START Material for this task
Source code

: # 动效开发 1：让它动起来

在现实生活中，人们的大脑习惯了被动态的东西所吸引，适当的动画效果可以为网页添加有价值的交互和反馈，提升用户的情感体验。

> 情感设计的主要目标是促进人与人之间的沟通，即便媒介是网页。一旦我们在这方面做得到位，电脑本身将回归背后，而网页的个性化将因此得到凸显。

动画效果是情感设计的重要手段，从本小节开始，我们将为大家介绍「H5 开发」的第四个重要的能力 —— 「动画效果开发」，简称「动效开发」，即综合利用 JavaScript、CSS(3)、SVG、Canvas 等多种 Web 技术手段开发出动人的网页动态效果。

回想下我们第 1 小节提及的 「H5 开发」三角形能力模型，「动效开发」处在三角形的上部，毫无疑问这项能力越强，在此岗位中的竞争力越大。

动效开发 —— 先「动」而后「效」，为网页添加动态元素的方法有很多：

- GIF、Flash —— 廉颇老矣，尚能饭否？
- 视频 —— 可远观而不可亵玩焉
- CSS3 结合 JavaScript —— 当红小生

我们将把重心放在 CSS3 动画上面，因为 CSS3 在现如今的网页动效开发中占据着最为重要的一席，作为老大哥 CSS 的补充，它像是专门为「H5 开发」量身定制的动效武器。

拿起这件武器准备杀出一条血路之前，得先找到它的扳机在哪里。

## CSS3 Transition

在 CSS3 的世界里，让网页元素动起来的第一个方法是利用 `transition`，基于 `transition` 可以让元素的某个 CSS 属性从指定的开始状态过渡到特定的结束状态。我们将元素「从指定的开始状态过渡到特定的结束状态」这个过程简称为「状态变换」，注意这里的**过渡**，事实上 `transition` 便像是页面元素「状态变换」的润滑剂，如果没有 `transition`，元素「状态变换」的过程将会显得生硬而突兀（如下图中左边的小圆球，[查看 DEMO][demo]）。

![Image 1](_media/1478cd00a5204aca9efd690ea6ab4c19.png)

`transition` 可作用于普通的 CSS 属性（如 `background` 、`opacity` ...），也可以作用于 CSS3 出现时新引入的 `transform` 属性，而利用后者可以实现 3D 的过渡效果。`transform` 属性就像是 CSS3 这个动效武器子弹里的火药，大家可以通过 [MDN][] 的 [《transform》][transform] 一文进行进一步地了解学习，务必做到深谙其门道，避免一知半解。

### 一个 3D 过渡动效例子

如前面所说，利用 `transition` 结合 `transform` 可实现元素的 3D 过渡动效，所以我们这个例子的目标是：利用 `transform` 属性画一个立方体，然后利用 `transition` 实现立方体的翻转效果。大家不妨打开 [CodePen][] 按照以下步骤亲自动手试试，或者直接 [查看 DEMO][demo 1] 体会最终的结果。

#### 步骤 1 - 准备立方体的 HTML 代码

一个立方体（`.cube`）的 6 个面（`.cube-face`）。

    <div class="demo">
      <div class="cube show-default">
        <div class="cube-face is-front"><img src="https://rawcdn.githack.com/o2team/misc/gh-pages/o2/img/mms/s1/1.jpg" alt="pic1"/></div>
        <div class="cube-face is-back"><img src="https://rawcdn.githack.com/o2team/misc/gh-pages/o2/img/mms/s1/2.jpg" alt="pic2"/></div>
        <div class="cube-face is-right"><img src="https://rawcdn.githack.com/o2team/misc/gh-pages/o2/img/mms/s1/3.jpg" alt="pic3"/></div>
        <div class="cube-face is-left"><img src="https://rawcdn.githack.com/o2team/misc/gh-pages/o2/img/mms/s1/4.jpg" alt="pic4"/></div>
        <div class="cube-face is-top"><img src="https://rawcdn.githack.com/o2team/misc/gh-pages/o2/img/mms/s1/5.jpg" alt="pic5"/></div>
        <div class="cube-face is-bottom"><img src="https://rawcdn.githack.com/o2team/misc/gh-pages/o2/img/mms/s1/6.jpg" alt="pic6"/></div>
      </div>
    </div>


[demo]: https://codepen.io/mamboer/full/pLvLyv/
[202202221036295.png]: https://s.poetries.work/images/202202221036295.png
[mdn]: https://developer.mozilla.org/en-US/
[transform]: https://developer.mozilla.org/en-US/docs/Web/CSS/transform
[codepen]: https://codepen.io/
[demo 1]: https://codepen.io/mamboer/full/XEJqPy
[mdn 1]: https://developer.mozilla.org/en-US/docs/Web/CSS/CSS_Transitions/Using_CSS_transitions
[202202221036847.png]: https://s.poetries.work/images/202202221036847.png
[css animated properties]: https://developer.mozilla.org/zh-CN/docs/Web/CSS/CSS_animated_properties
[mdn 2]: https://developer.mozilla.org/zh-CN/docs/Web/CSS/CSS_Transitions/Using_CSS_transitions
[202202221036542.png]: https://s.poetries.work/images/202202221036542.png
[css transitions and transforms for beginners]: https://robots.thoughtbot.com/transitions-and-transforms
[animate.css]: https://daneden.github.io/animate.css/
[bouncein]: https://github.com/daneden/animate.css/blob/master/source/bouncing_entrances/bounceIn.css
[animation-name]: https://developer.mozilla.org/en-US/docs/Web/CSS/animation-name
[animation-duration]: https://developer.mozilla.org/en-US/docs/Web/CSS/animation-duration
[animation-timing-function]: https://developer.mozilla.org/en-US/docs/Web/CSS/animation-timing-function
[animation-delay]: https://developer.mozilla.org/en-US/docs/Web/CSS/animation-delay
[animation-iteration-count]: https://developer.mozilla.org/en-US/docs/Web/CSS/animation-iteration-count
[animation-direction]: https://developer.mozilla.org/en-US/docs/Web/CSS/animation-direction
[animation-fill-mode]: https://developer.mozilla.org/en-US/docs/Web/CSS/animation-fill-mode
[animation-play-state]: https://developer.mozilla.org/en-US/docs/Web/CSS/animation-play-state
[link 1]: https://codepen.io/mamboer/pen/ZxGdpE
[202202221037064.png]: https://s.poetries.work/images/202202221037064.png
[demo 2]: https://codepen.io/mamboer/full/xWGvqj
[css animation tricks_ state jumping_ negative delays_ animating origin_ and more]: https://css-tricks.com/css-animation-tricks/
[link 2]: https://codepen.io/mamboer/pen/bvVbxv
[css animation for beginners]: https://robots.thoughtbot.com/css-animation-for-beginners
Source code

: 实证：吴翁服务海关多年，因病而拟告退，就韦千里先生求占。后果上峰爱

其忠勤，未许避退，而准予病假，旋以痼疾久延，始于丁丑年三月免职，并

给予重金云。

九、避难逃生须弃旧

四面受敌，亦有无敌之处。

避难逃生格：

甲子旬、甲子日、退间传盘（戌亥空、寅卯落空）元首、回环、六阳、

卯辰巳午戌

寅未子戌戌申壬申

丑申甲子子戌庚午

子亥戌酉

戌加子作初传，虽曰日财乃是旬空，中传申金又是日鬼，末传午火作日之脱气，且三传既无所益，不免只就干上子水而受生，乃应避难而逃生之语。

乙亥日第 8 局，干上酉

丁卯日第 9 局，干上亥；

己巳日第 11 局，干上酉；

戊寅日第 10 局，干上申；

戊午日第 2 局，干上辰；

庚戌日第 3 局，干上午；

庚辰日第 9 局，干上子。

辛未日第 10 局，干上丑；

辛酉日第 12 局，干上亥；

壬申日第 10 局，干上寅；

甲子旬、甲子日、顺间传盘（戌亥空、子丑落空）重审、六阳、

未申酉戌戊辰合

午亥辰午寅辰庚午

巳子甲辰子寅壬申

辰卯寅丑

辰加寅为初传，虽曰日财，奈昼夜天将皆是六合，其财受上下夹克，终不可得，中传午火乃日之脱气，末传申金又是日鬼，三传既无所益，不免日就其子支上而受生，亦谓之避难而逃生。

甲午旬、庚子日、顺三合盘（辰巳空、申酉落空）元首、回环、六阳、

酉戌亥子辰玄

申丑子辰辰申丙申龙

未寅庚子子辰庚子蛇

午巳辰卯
END Material for this task
Among the lines above, which ones hold the string "githack"? Show them.

        <div class="cube-face is-front"><img src="https://rawcdn.githack.com/o2team/misc/gh-pages/o2/img/mms/s1/1.jpg" alt="pic1"/></div>
        <div class="cube-face is-back"><img src="https://rawcdn.githack.com/o2team/misc/gh-pages/o2/img/mms/s1/2.jpg" alt="pic2"/></div>
        <div class="cube-face is-right"><img src="https://rawcdn.githack.com/o2team/misc/gh-pages/o2/img/mms/s1/3.jpg" alt="pic3"/></div>
        <div class="cube-face is-left"><img src="https://rawcdn.githack.com/o2team/misc/gh-pages/o2/img/mms/s1/4.jpg" alt="pic4"/></div>
        <div class="cube-face is-top"><img src="https://rawcdn.githack.com/o2team/misc/gh-pages/o2/img/mms/s1/5.jpg" alt="pic5"/></div>
        <div class="cube-face is-bottom"><img src="https://rawcdn.githack.com/o2team/misc/gh-pages/o2/img/mms/s1/6.jpg" alt="pic6"/></div>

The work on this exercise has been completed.